Expert Tips for the Perfect Texture

  • Temperature Control: High heat causes egg proteins to tighten and become rubbery; always use low to medium-low heat.
  • Don’t Overcook: Remove eggs from the pan before they are fully set to maintain a soft, non-dry texture.
  • Healthy Fats: Cooking with olive oil instead of butter provides a cleaner, heart-healthy profile aligned with Mediterranean diet standards.

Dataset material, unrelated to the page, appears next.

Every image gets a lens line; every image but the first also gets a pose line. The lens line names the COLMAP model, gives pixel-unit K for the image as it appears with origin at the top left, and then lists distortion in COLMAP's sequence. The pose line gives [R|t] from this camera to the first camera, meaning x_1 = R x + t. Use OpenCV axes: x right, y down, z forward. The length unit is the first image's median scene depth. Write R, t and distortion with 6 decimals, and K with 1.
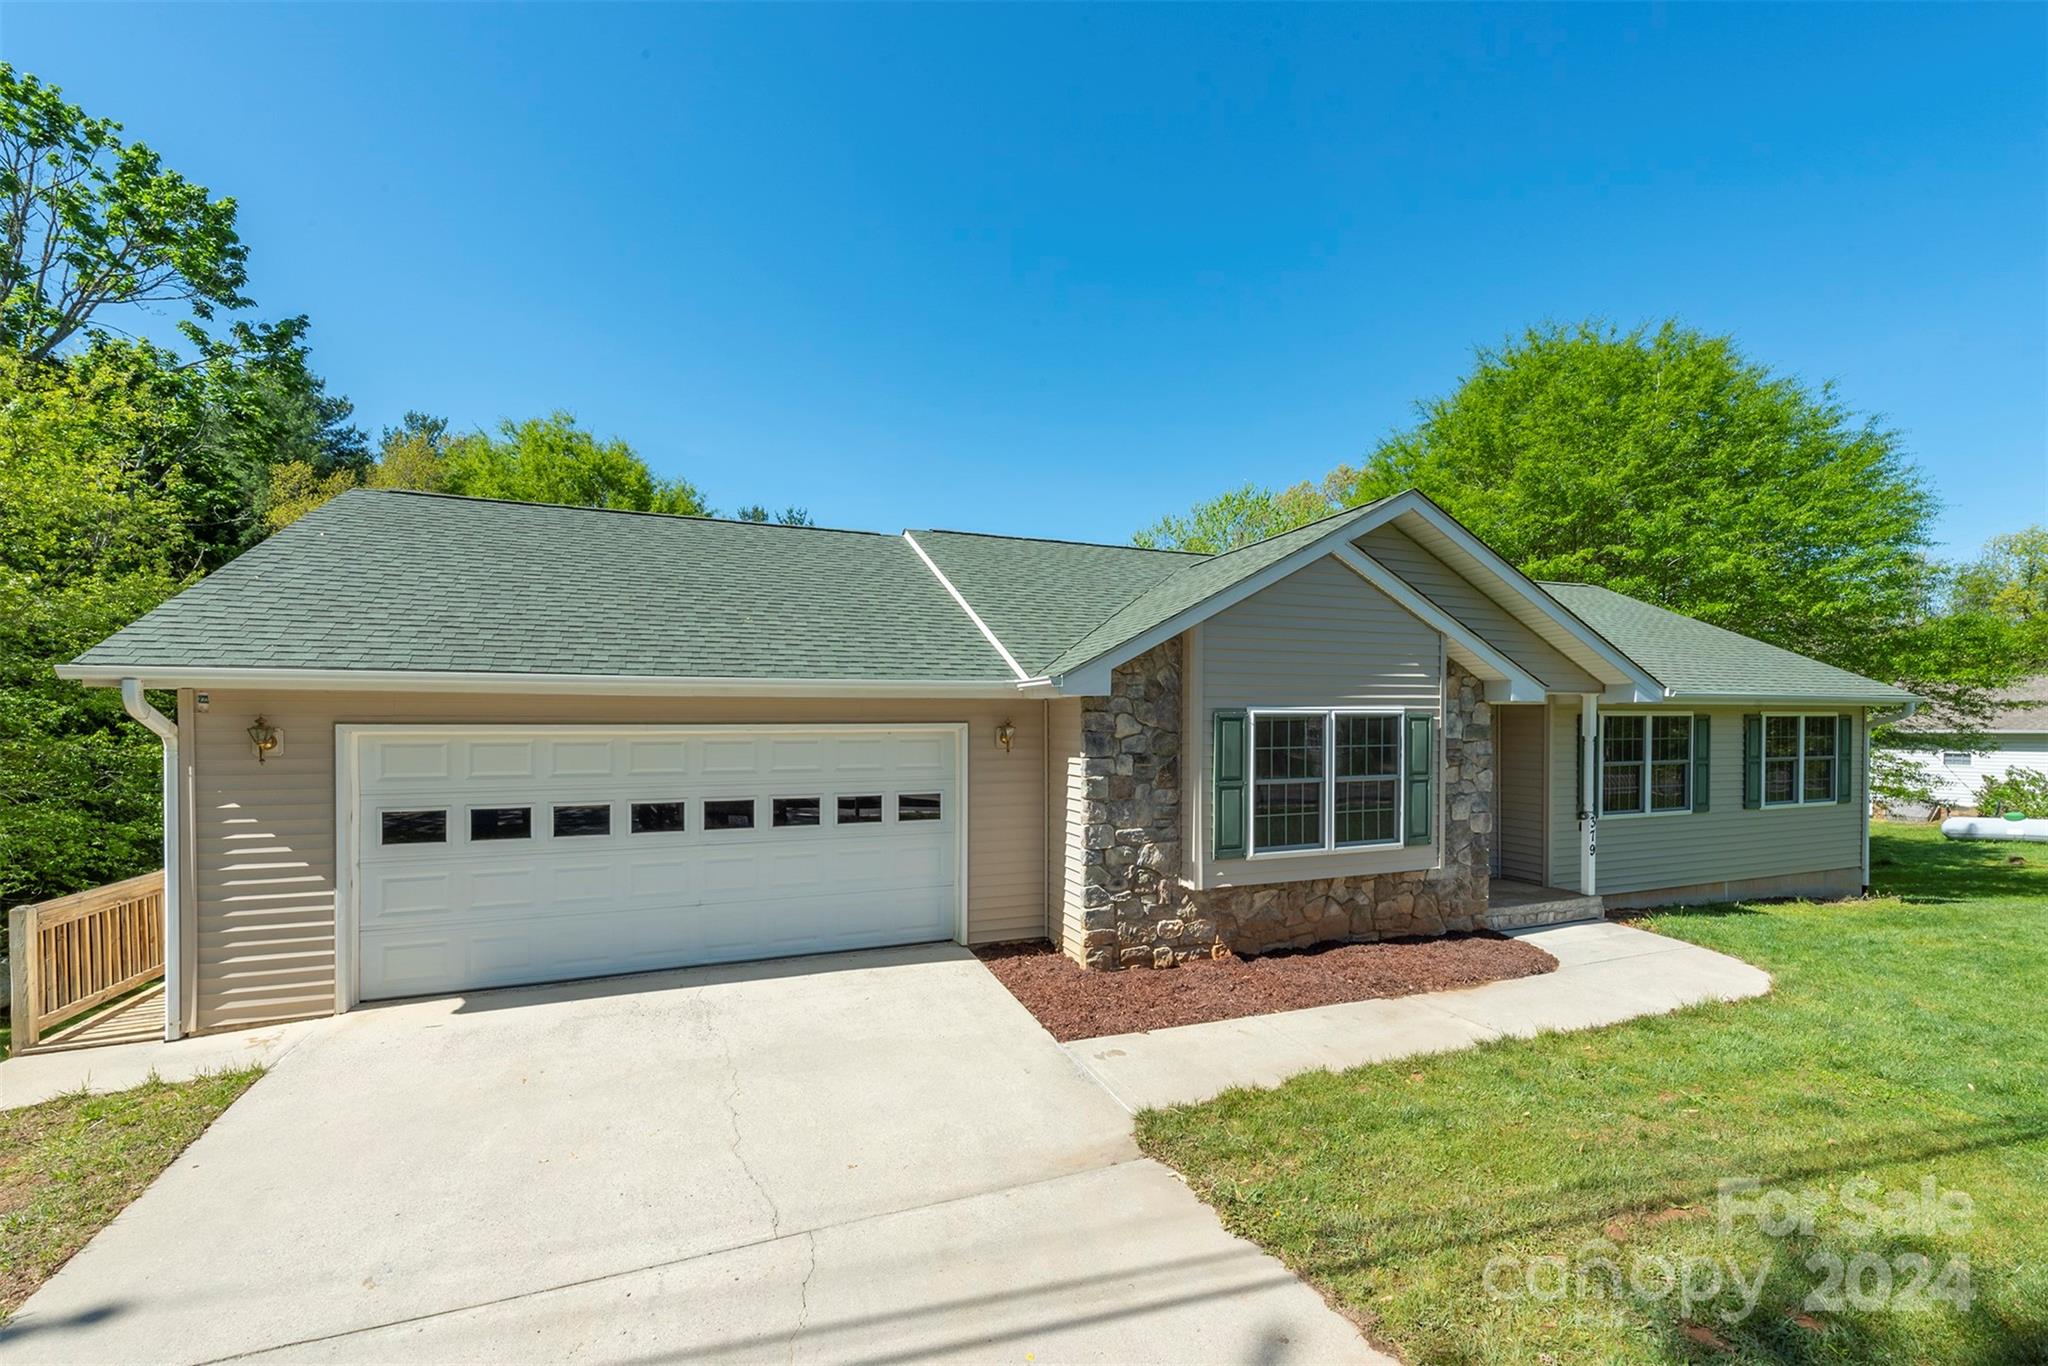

Flavor Boosters: Spice It Up

Avoid bland meals by incorporating these authentic, salt-free spice blends from the GoodLife Spice Rack:

  • Mediterranean Style: Add 1 tsp of Mediterranean Spice Mix (oregano, thyme, and smoked paprika) for an earthy, Greek-inspired flavor.
  • Middle Eastern Flair: Use ½ tsp of Baharat (coriander, cumin, and cinnamon) to add warm, aromatic depth without extra sodium.
  • Zesty Kick: Top with fresh chunky salsa for added micronutrients and flavor.

Common Mistakes to Avoid

  • Using Unripe Avocado: Test ripeness by pressing near the stem; if it yields slightly, it is ready for a creamy texture.
  • Skipping the Seasoning: Eggs require a balance of black pepper and aromatics to enhance their natural flavor.
  • Stale Herbs: If using dried spices like the Mediterranean Mix, ensure they are fresh (under 12 months) for maximum antioxidant benefits.

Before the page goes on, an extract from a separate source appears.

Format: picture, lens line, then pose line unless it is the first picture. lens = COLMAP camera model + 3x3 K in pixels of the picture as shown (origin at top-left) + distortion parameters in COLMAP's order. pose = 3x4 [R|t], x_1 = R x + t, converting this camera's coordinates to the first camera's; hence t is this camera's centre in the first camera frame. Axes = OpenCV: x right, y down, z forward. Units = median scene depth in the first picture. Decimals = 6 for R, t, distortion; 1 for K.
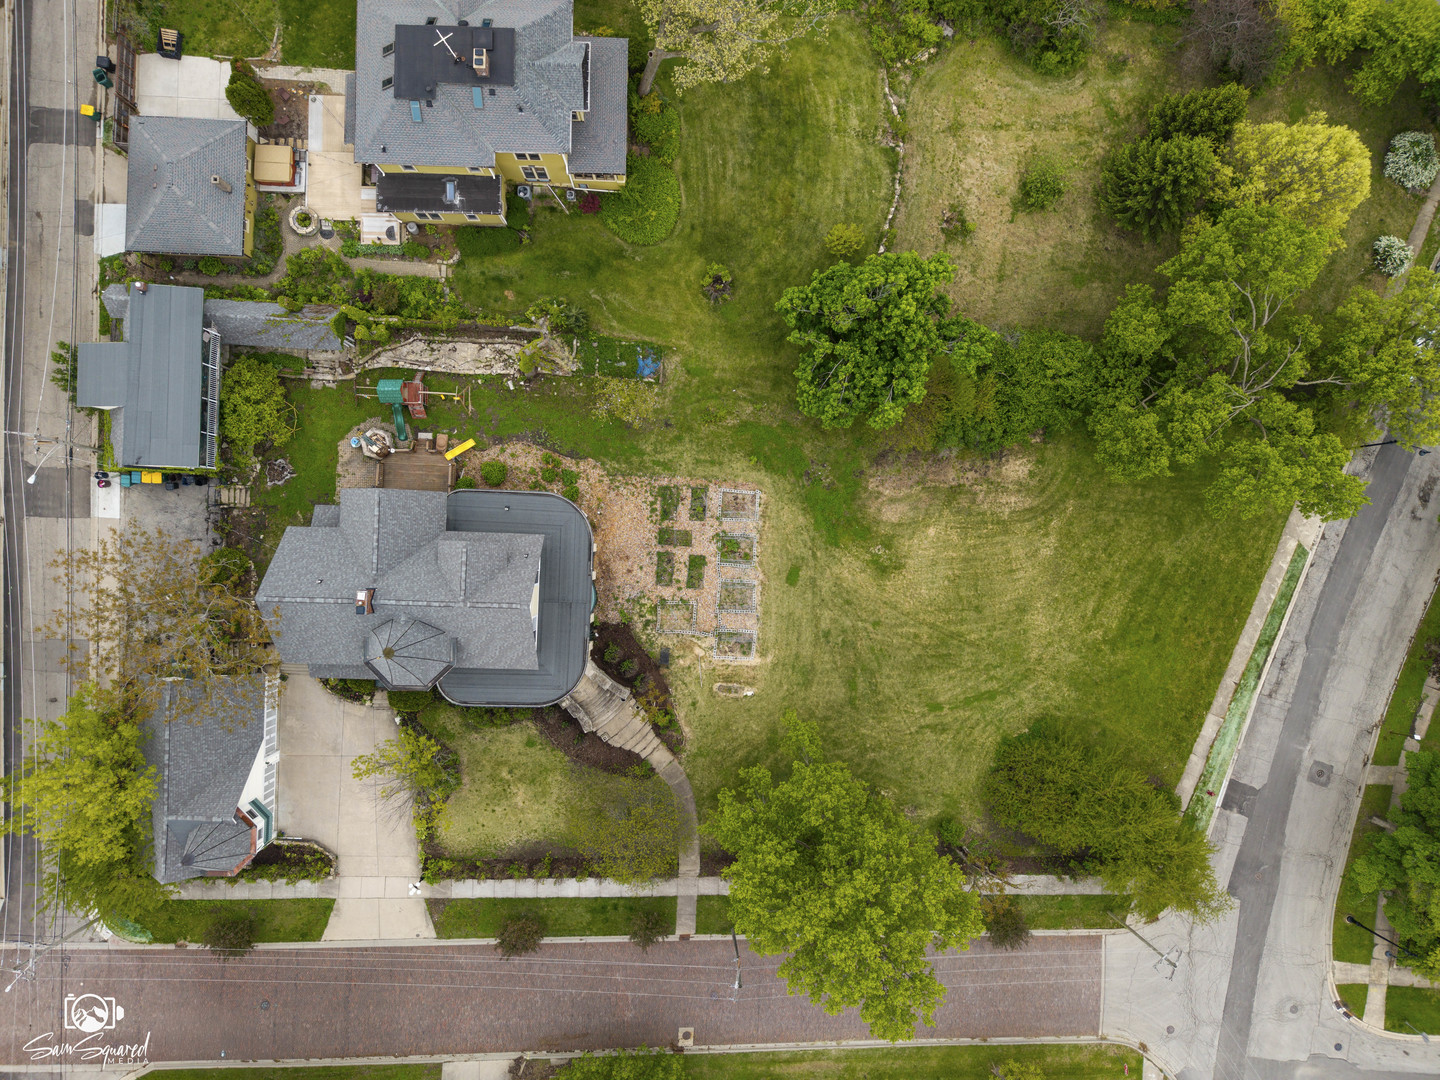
lens RADIAL K [[963.3, 0, 714.3], [0, 963.3, 537.6], [0, 0, 1]] dist [0.033063, -0.037613]
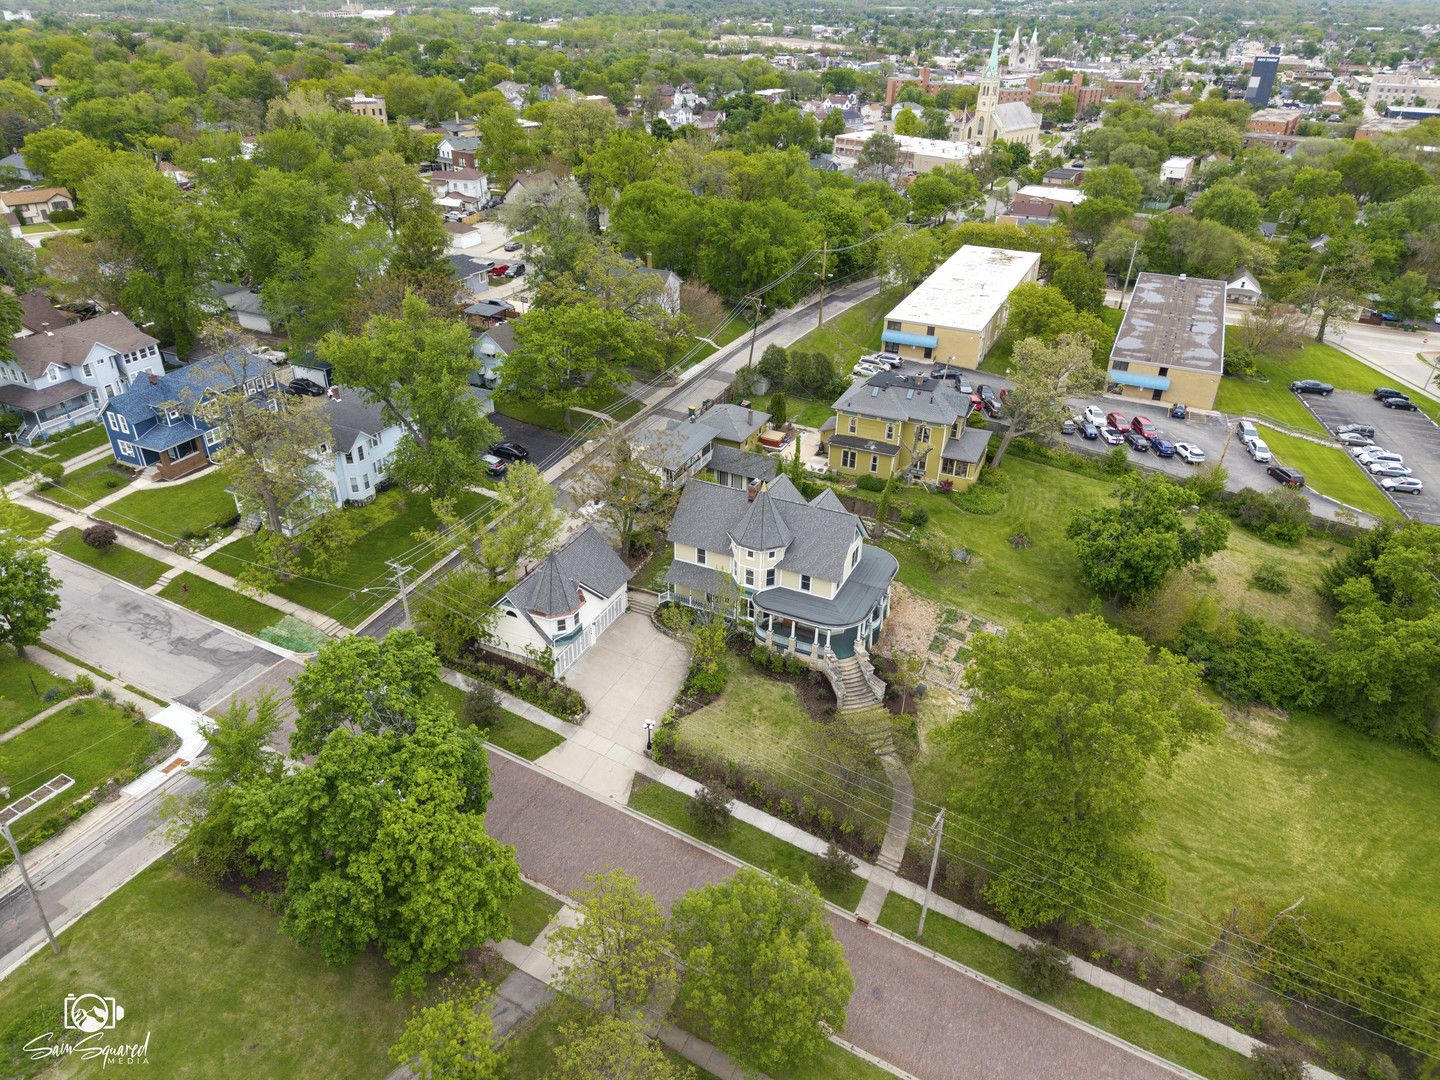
lens RADIAL K [[963.3, 0, 714.3], [0, 963.3, 537.6], [0, 0, 1]] dist [0.033063, -0.037613]
pose [[0.916754, 0.188755, -0.352042, 0.091754], [-0.399354, 0.452582, -0.797299, 1.044037], [0.008834, 0.871517, 0.490286, 0.280312]]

Nutrition Facts & Benefits

Estimated Nutrition per Serving (3 Eggs, ½ Avocado, Spinach):

  • Calories: 500–510 kcal
  • Protein: 27–28g
  • Healthy Fats: 38–40g
  • Fiber: 7–10g

Health Benefits:

  • Muscle Repair: High-quality protein supports recovery after training.
  • Heart Health: Replacing saturated fats with unsaturated fats (from avocado and olive oil) reduces cardiovascular risk.
  • Weight Control: The high fiber and protein content increase fullness, reducing the urge to snack later.

FAQs

Is this breakfast good for the 75 Hard program? Yes. It is a core “whole-food” meal that fits the strict no-processed-food rule of the challenge.

Can I make this dairy-free? Absolutely. Use olive oil instead of butter to keep the recipe dairy-free and heart-healthy.

How do I fit this into a Carb Cycling plan? Eat it as-is on Low-Carb Days. On High-Carb Days, add a side of sweet potato or wholegrain toast.